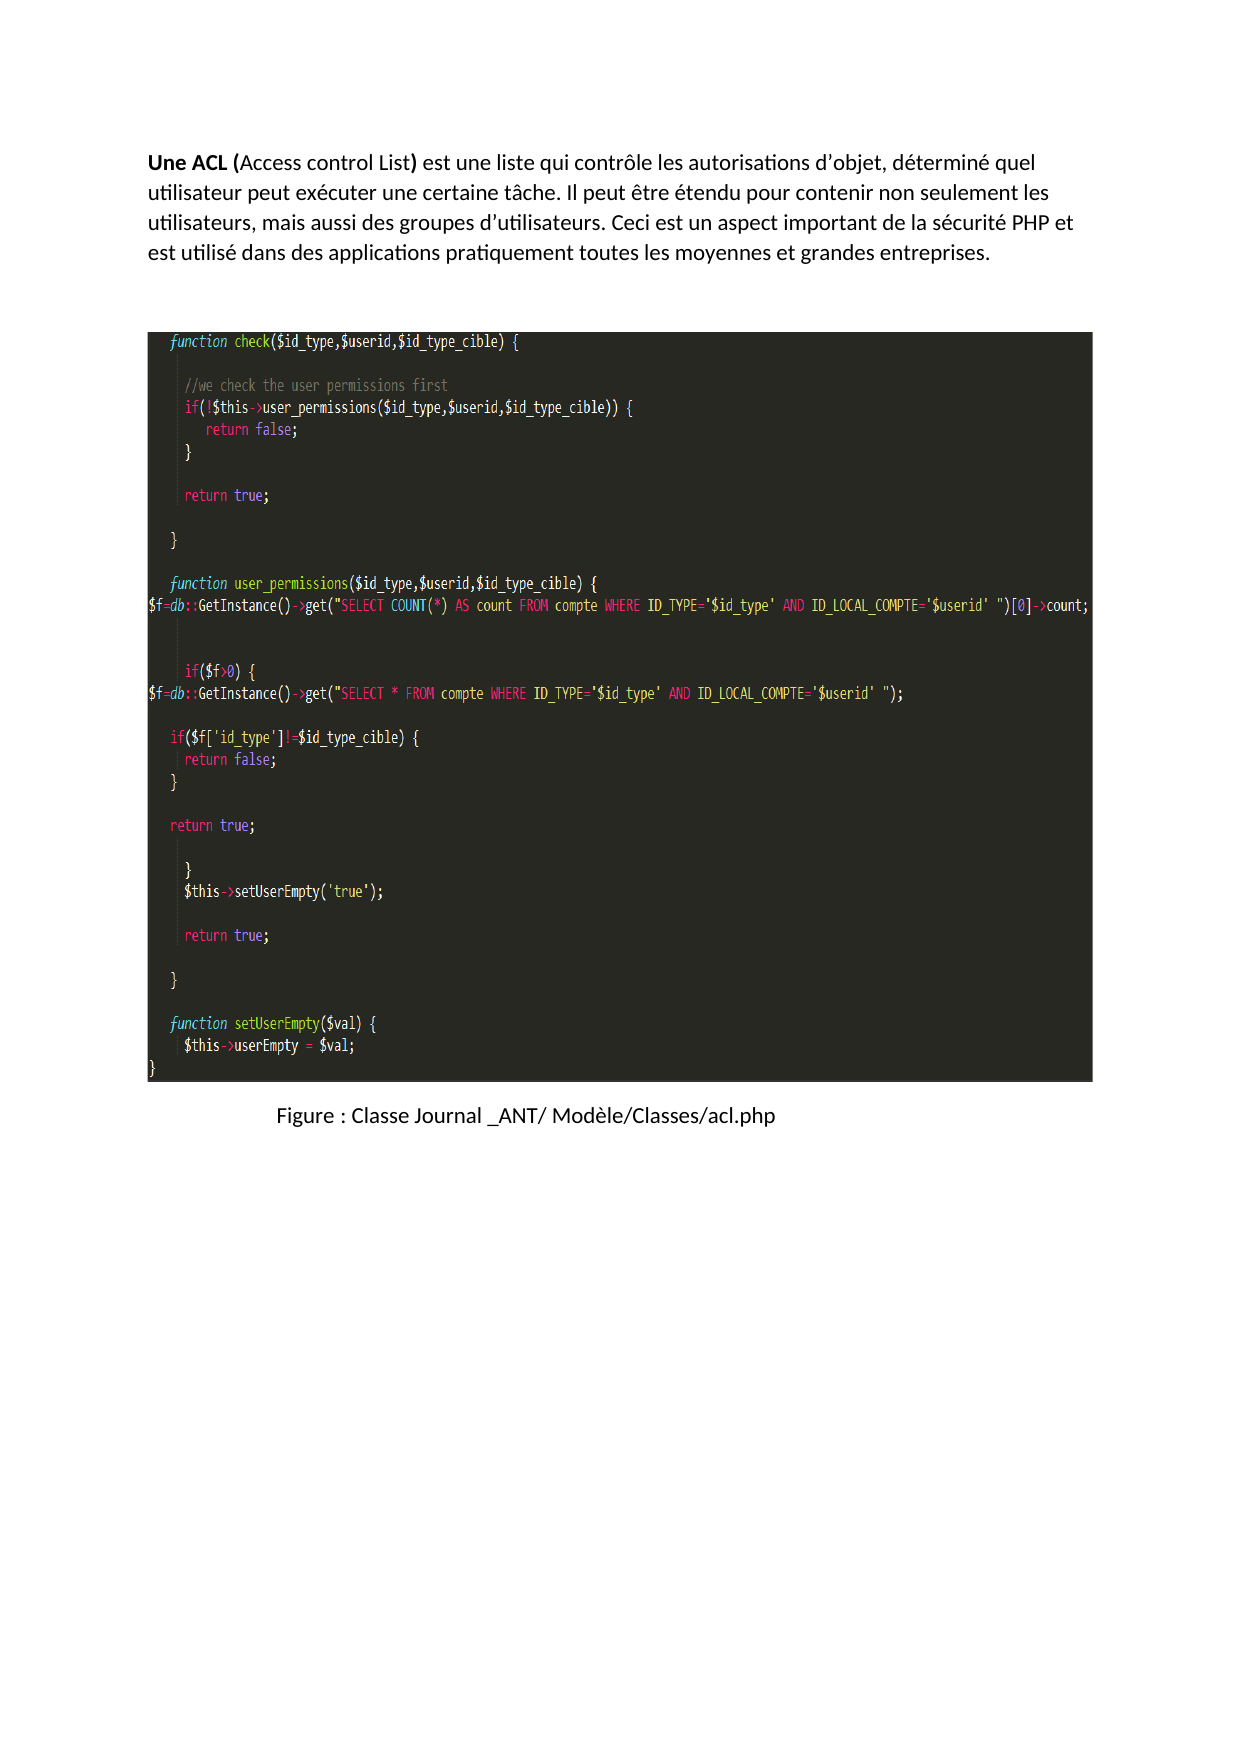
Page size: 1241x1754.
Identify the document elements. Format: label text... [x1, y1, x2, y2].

text Une ACL (Access control List) est une liste qui contrôle les autorisations d’objet, déterminé quel utilisateur peut exécuter une certaine tâche. Il peut être étendu pour contenir non seulement les utilisateurs, mais aussi des groupes d’utilisateurs. Ceci est un aspect important de la sécurité PHP et est utilisé dans des applications pratiquement toutes les moyennes et grandes entreprises. [148, 148, 1093, 266]
picture [147, 332, 1093, 1082]
text Figure : Classe Journal _ANT/ Modèle/Classes/acl.php [148, 1101, 1093, 1129]
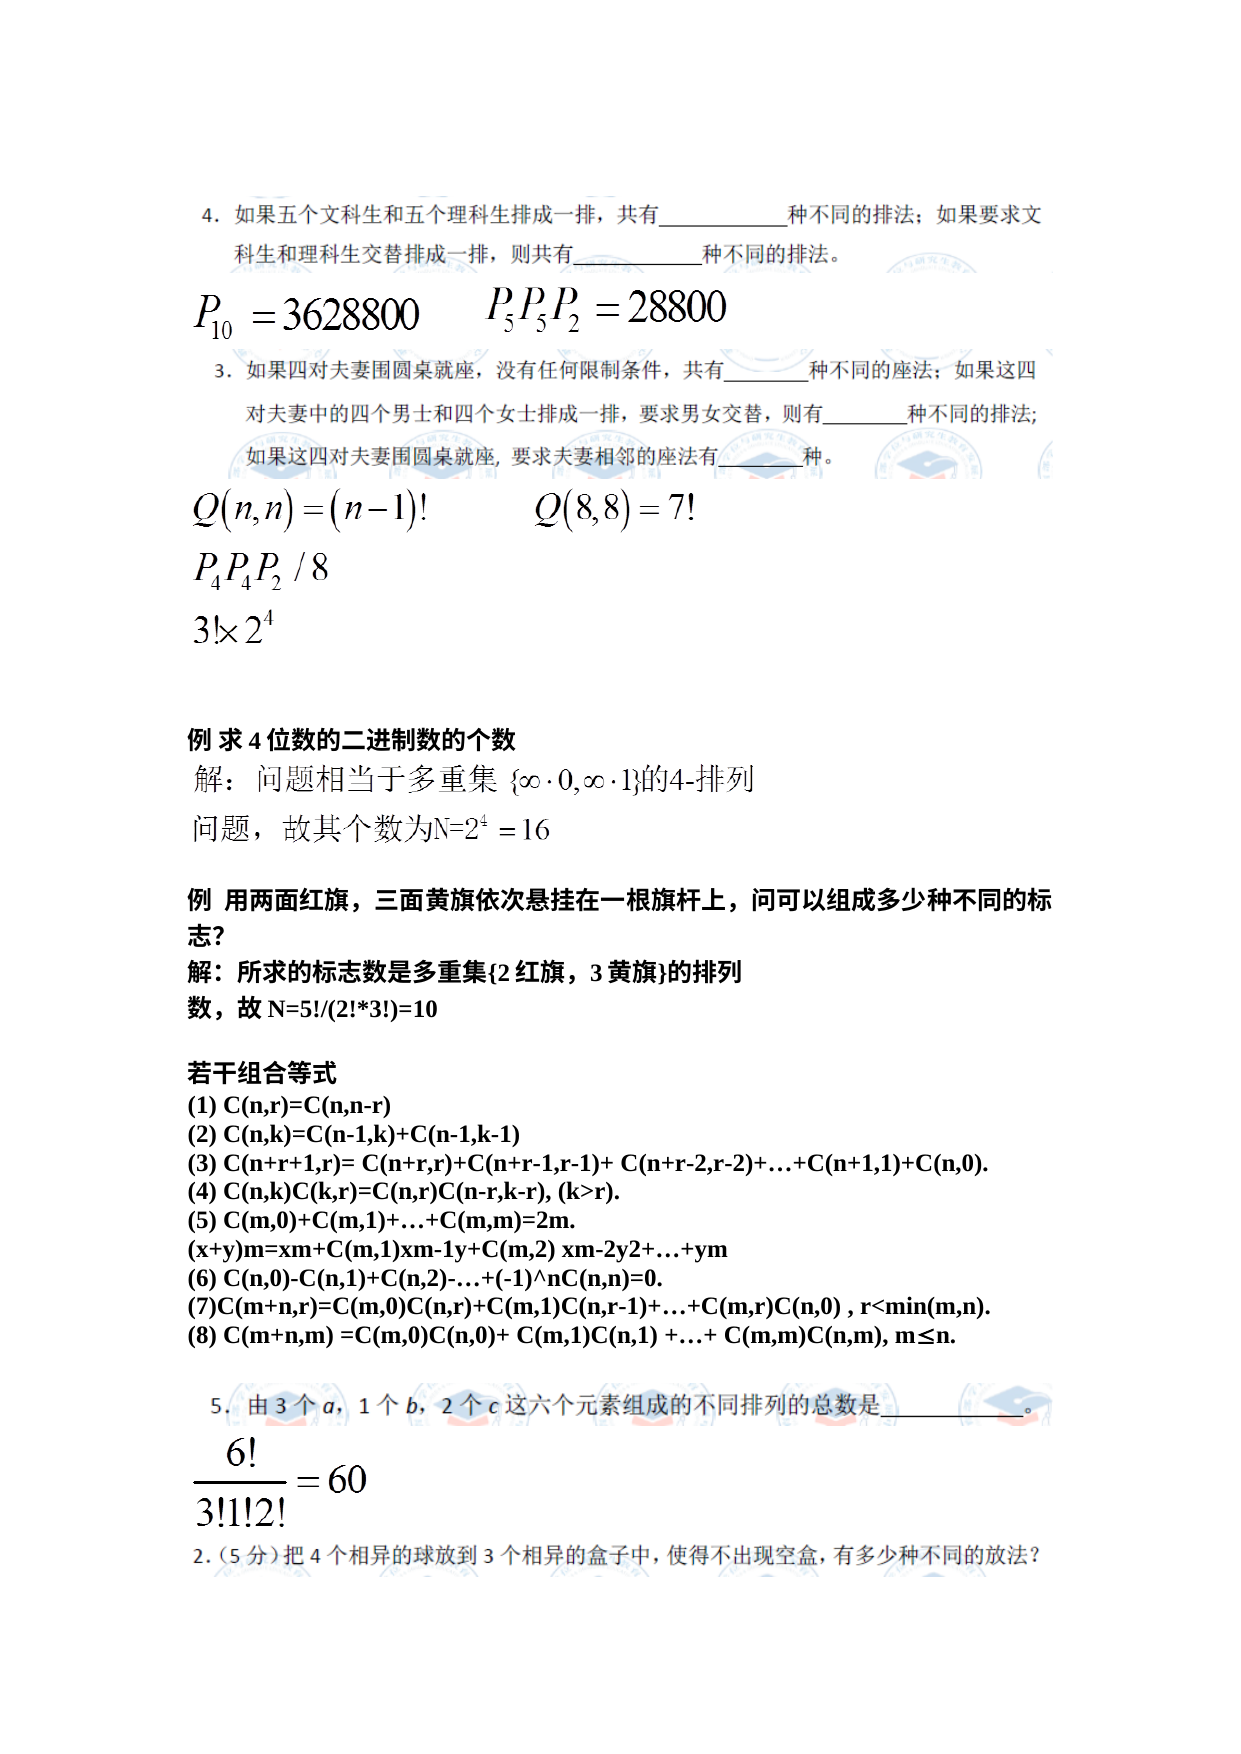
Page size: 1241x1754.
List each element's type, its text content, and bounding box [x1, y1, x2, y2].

text (6) C(n,0)-C(n,1)+C(n,2)-…+(-1)^nC(n,n)=0. [187, 1263, 1053, 1291]
text (2) C(n,k)=C(n-1,k)+C(n-1,k-1) [187, 1119, 1053, 1148]
text (4) C(n,k)C(k,r)=C(n,r)C(n-r,k-r), (k>r). [187, 1176, 1053, 1205]
picture [187, 756, 760, 852]
picture [187, 1383, 1053, 1577]
text (3) C(n+r+1,r)= C(n+r,r)+C(n+r-1,r-1)+ C(n+r-2,r-2)+…+C(n+1,1)+C(n,0). [187, 1148, 1053, 1176]
text 数，故N=5!/(2!*3!)=10 [187, 989, 1053, 1025]
text 解：所求的标志数是多重集{2红旗，3黄旗}的排列 [187, 953, 1053, 989]
text (5) C(m,0)+C(m,1)+…+C(m,m)=2m. [187, 1205, 1053, 1234]
text (8) C(m+n,m) =C(m,0)C(n,0)+ C(m,1)C(n,1) +…+ C(m,m)C(n,m), mn. [187, 1320, 1053, 1349]
text 例 求4位数的二进制数的个数 [187, 720, 1053, 757]
text (1) C(n,r)=C(n,n-r) [187, 1090, 1053, 1119]
picture [187, 196, 1053, 653]
text (7)C(m+n,r)=C(m,0)C(n,r)+C(m,1)C(n,r-1)+…+C(m,r)C(n,0) , r<min(m,n). [187, 1291, 1053, 1320]
text (x+y)m=xm+C(m,1)xm-1y+C(m,2) xm-2y2+…+ym [187, 1234, 1053, 1263]
text 例 用两面红旗，三面黄旗依次悬挂在一根旗杆上，问可以组成多少种不同的标志？ [187, 880, 1053, 953]
text 若干组合等式 [187, 1054, 1053, 1090]
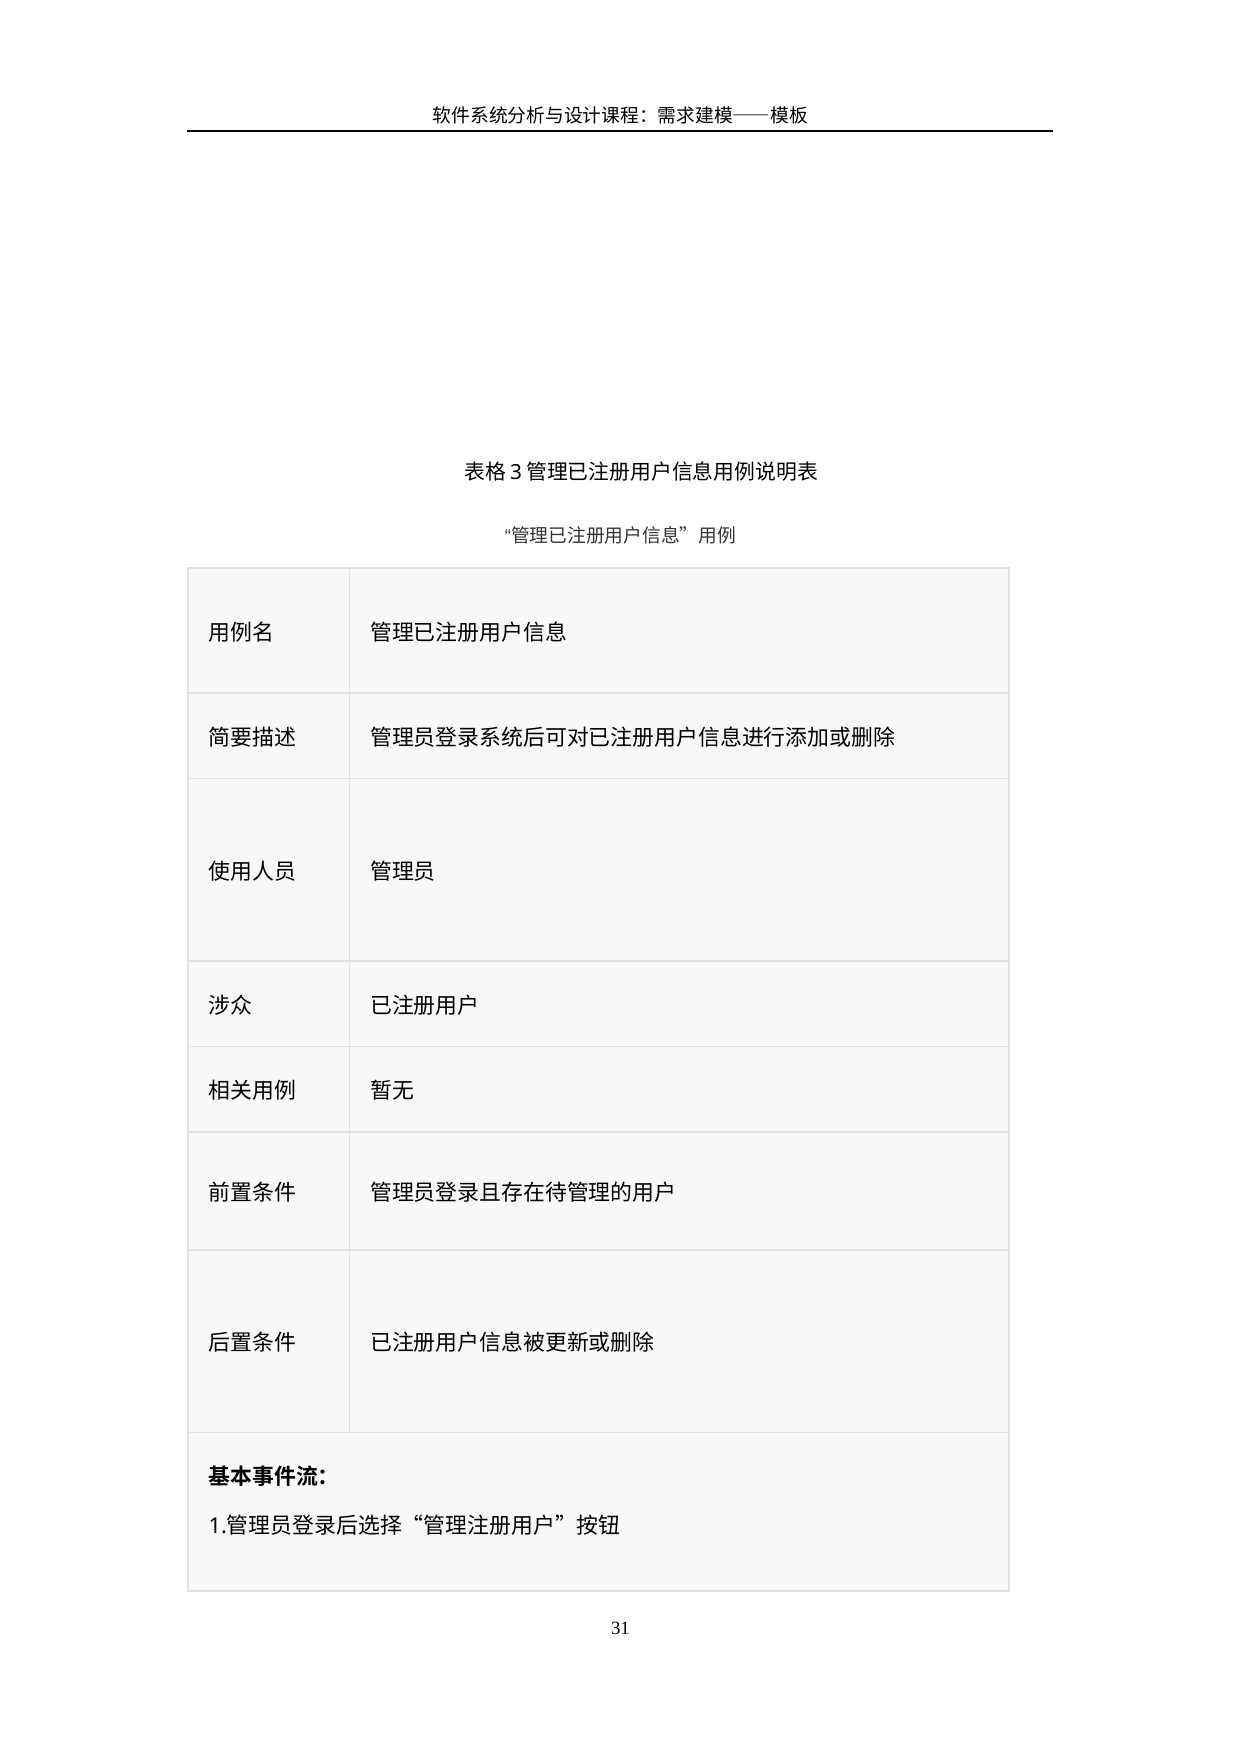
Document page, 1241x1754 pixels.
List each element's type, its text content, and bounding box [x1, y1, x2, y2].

table_header 管理已注册用户信息 [350, 569, 1008, 692]
table_cell 前置条件 [189, 1133, 349, 1249]
text “管理已注册用户信息”用例 [187, 518, 1053, 551]
table_cell 已注册用户 [350, 962, 1008, 1046]
text 表格3管理已注册用户信息用例说明表 [187, 454, 1053, 487]
table_cell 暂无 [350, 1047, 1008, 1131]
table_cell 使用人员 [189, 779, 349, 960]
table_cell 已注册用户信息被更新或删除 [350, 1251, 1008, 1432]
table_cell 管理员登录且存在待管理的用户 [350, 1133, 1008, 1249]
table_cell 简要描述 [189, 694, 349, 778]
table_header 用例名 [189, 569, 349, 692]
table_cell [189, 1433, 1008, 1590]
table_cell 相关用例 [189, 1047, 349, 1131]
table_cell 涉众 [189, 962, 349, 1046]
table_cell 后置条件 [189, 1251, 349, 1432]
table_cell 管理员登录系统后可对已注册用户信息进行添加或删除 [350, 694, 1008, 778]
table_cell 管理员 [350, 779, 1008, 960]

• **EXERCISE OBJECTIVE**:
What you return should match the material word for word, apart from the pictures.

• **OUTPUT BELOW**:
Page size: 1241x1754.
Identify the document elements. Format: label text... [x1, y1, x2, y2].

text Une ACL (Access control List) est une liste qui contrôle les autorisations d’objet, déterminé quel utilisateur peut exécuter une certaine tâche. Il peut être étendu pour contenir non seulement les utilisateurs, mais aussi des groupes d’utilisateurs. Ceci est un aspect important de la sécurité PHP et est utilisé dans des applications pratiquement toutes les moyennes et grandes entreprises. [148, 148, 1093, 266]
picture [147, 332, 1093, 1082]
text Figure : Classe Journal _ANT/ Modèle/Classes/acl.php [148, 1101, 1093, 1129]
Page size: 1241x1754.
List each element's type, its text content, and bounding box [x1, y1, x2, y2].

text (6) C(n,0)-C(n,1)+C(n,2)-…+(-1)^nC(n,n)=0. [187, 1263, 1053, 1291]
text (2) C(n,k)=C(n-1,k)+C(n-1,k-1) [187, 1119, 1053, 1148]
text (4) C(n,k)C(k,r)=C(n,r)C(n-r,k-r), (k>r). [187, 1176, 1053, 1205]
picture [187, 756, 760, 852]
picture [187, 1383, 1053, 1577]
text (3) C(n+r+1,r)= C(n+r,r)+C(n+r-1,r-1)+ C(n+r-2,r-2)+…+C(n+1,1)+C(n,0). [187, 1148, 1053, 1176]
text 数，故N=5!/(2!*3!)=10 [187, 989, 1053, 1025]
text 解：所求的标志数是多重集{2红旗，3黄旗}的排列 [187, 953, 1053, 989]
text (5) C(m,0)+C(m,1)+…+C(m,m)=2m. [187, 1205, 1053, 1234]
text (8) C(m+n,m) =C(m,0)C(n,0)+ C(m,1)C(n,1) +…+ C(m,m)C(n,m), mn. [187, 1320, 1053, 1349]
text 例 求4位数的二进制数的个数 [187, 720, 1053, 757]
text (1) C(n,r)=C(n,n-r) [187, 1090, 1053, 1119]
picture [187, 196, 1053, 653]
text (7)C(m+n,r)=C(m,0)C(n,r)+C(m,1)C(n,r-1)+…+C(m,r)C(n,0) , r<min(m,n). [187, 1291, 1053, 1320]
text (x+y)m=xm+C(m,1)xm-1y+C(m,2) xm-2y2+…+ym [187, 1234, 1053, 1263]
text 例 用两面红旗，三面黄旗依次悬挂在一根旗杆上，问可以组成多少种不同的标志？ [187, 880, 1053, 953]
text 若干组合等式 [187, 1054, 1053, 1090]
Document page, 1241x1754 pixels.
List each element's type, its text content, and bounding box [x1, y1, x2, y2].

table_header 管理已注册用户信息 [350, 569, 1008, 692]
table_cell 前置条件 [189, 1133, 349, 1249]
text “管理已注册用户信息”用例 [187, 518, 1053, 551]
table_cell 已注册用户 [350, 962, 1008, 1046]
text 表格3管理已注册用户信息用例说明表 [187, 454, 1053, 487]
table_cell 暂无 [350, 1047, 1008, 1131]
table_cell 使用人员 [189, 779, 349, 960]
table_cell 已注册用户信息被更新或删除 [350, 1251, 1008, 1432]
table_cell 管理员登录且存在待管理的用户 [350, 1133, 1008, 1249]
table_cell 简要描述 [189, 694, 349, 778]
table_header 用例名 [189, 569, 349, 692]
table_cell [189, 1433, 1008, 1590]
table_cell 相关用例 [189, 1047, 349, 1131]
table_cell 涉众 [189, 962, 349, 1046]
table_cell 后置条件 [189, 1251, 349, 1432]
table_cell 管理员登录系统后可对已注册用户信息进行添加或删除 [350, 694, 1008, 778]
table_cell 管理员 [350, 779, 1008, 960]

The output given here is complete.